Required action: Can you change "GET IN TOUCH" to "CONTACT US" throughout the records below, leaving every other line untouched and omitting the pictures from your answer?

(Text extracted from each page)
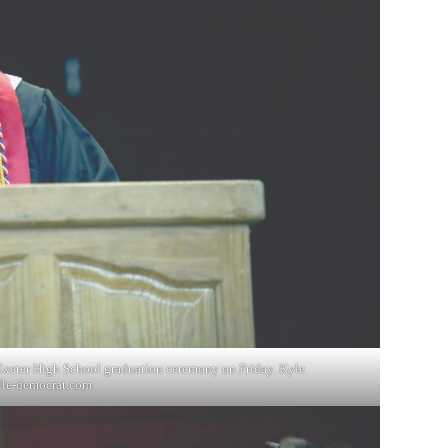
e Exeter High School graduation ceremony on Friday. Kyle
lle-democrat.com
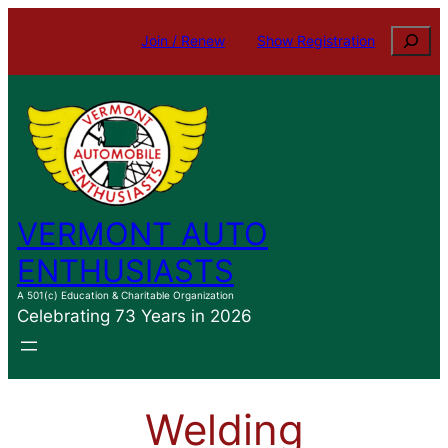
Skip
Search
Join / Renew
Show Registration
to
content
VERMONT AUTO
ENTHUSIASTS
A 501(c) Education & Charitable Organization
Celebrating 73 Years in 2026
Welding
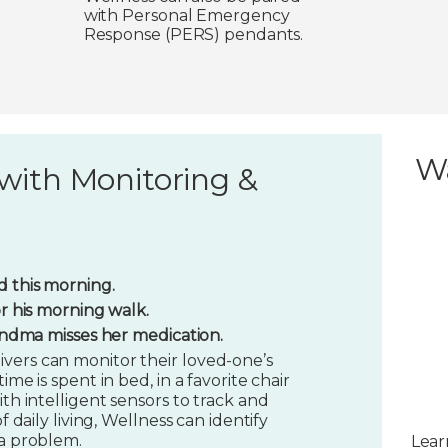
with Personal Emergency
Response (PERS) pendants.
W
with Monitoring &
 this morning.
or his morning walk.
randma misses her medication.
vers can monitor their loved-one’s
ime is spent in bed, in a favorite chair
ith intelligent sensors to track and
f daily living, Wellness can identify
 a problem.
Lear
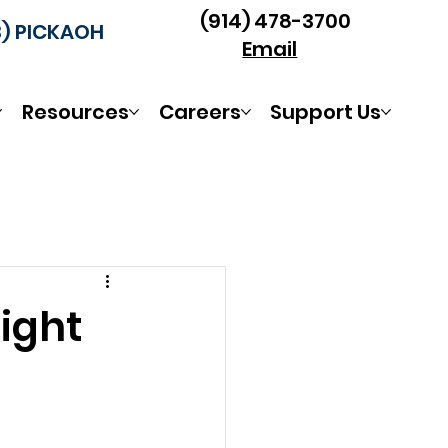
(914) 478-3700
3) PICKAOH
Email
Resources
Careers
Support Us
ight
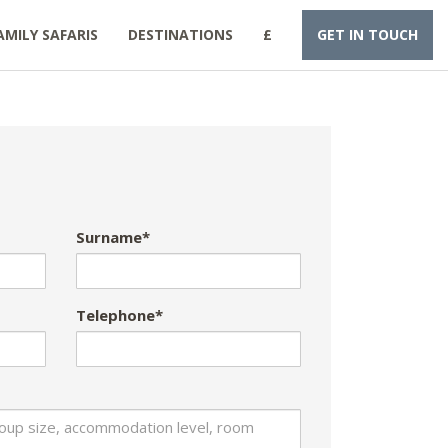
AMILY SAFARIS
DESTINATIONS
£
GET IN TOUCH
Surname*
Telephone*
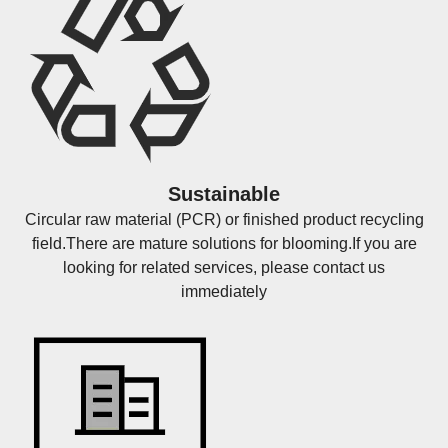
Sustainable
Circular raw material (PCR) or finished product recycling
field.There are mature solutions for blooming.If you are
looking for related services, please contact us
immediately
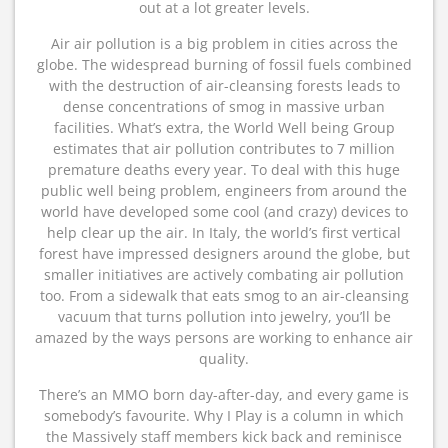
out at a lot greater levels.
Air air pollution is a big problem in cities across the
globe. The widespread burning of fossil fuels combined
with the destruction of air-cleansing forests leads to
dense concentrations of smog in massive urban
facilities. What’s extra, the World Well being Group
estimates that air pollution contributes to 7 million
premature deaths every year. To deal with this huge
public well being problem, engineers from around the
world have developed some cool (and crazy) devices to
help clear up the air. In Italy, the world’s first vertical
forest have impressed designers around the globe, but
smaller initiatives are actively combating air pollution
too. From a sidewalk that eats smog to an air-cleansing
vacuum that turns pollution into jewelry, you’ll be
amazed by the ways persons are working to enhance air
quality.
There’s an MMO born day-after-day, and every game is
somebody’s favourite. Why I Play is a column in which
the Massively staff members kick back and reminisce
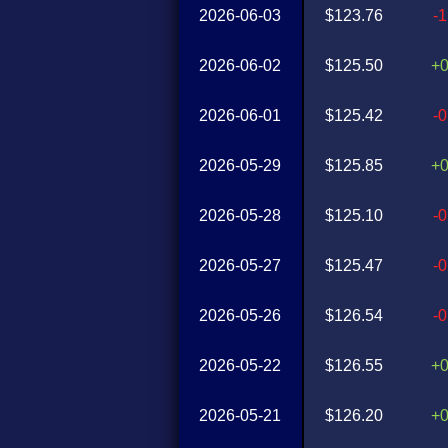
2026-06-03
$123.76
-
2026-06-02
$125.50
+
2026-06-01
$125.42
-
2026-05-29
$125.85
+
2026-05-28
$125.10
-
2026-05-27
$125.47
-
2026-05-26
$126.54
-
2026-05-22
$126.55
+
2026-05-21
$126.20
+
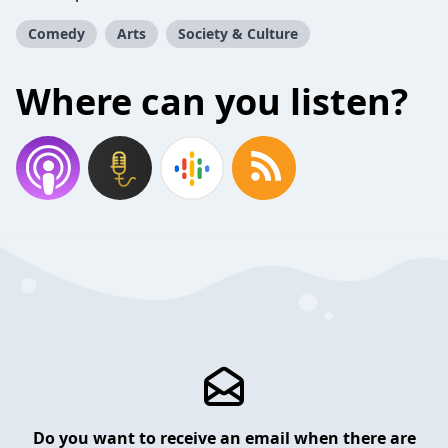
Comedy
Arts
Society & Culture
Where can you listen?
Do you want to receive an email when there are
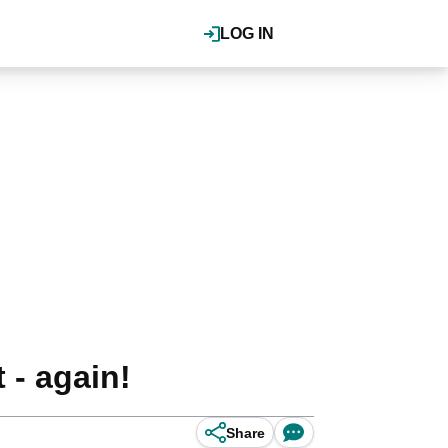
LOG IN
 - again!
Share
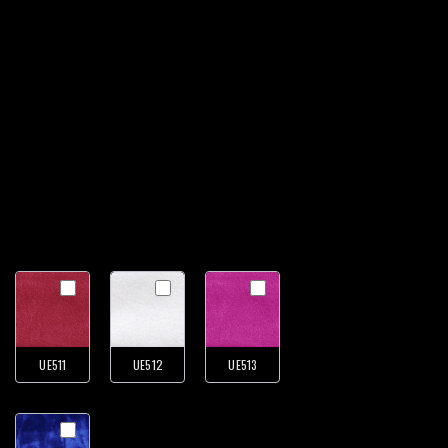
UE511
UE512
UE513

Solved exercise:
e Exeter High School graduation ceremony on Friday. Kyle
lle-democrat.com
Skip
Search
Join / Renew
Show Registration
to
content
VERMONT AUTO
ENTHUSIASTS
A 501(c) Education & Charitable Organization
Celebrating 73 Years in 2026
Welding
with Personal Emergency
Response (PERS) pendants.
W
with Monitoring &
 this morning.
or his morning walk.
randma misses her medication.
vers can monitor their loved-one’s
ime is spent in bed, in a favorite chair
ith intelligent sensors to track and
f daily living, Wellness can identify
 a problem.
Lear
(914) 478-3700
3) PICKAOH
Email
Resources
Careers
Support Us
ight
AMILY SAFARIS
DESTINATIONS
£
CONTACT US
Surname*
Telephone*
Sustainable
Circular raw material (PCR) or finished product recycling
field.There are mature solutions for blooming.If you are
looking for related services, please contact us
immediately
out at a lot greater levels.
Air air pollution is a big problem in cities across the
globe. The widespread burning of fossil fuels combined
with the destruction of air-cleansing forests leads to
dense concentrations of smog in massive urban
facilities. What’s extra, the World Well being Group
estimates that air pollution contributes to 7 million
premature deaths every year. To deal with this huge
public well being problem, engineers from around the
world have developed some cool (and crazy) devices to
help clear up the air. In Italy, the world’s first vertical
forest have impressed designers around the globe, but
smaller initiatives are actively combating air pollution
too. From a sidewalk that eats smog to an air-cleansing
vacuum that turns pollution into jewelry, you’ll be
amazed by the ways persons are working to enhance air
quality.
There’s an MMO born day-after-day, and every game is
somebody’s favourite. Why I Play is a column in which
the Massively staff members kick back and reminisce
2026-06-03
$123.76
-
2026-06-02
$125.50
+
2026-06-01
$125.42
-
2026-05-29
$125.85
+
2026-05-28
$125.10
-
2026-05-27
$125.47
-
2026-05-26
$126.54
-
2026-05-22
$126.55
+
2026-05-21
$126.20
+
Comedy
Arts
Society & Culture
Where can you listen?
Do you want to receive an email when there are
LOG IN
 - again!
Share
UE511
UE512
UE513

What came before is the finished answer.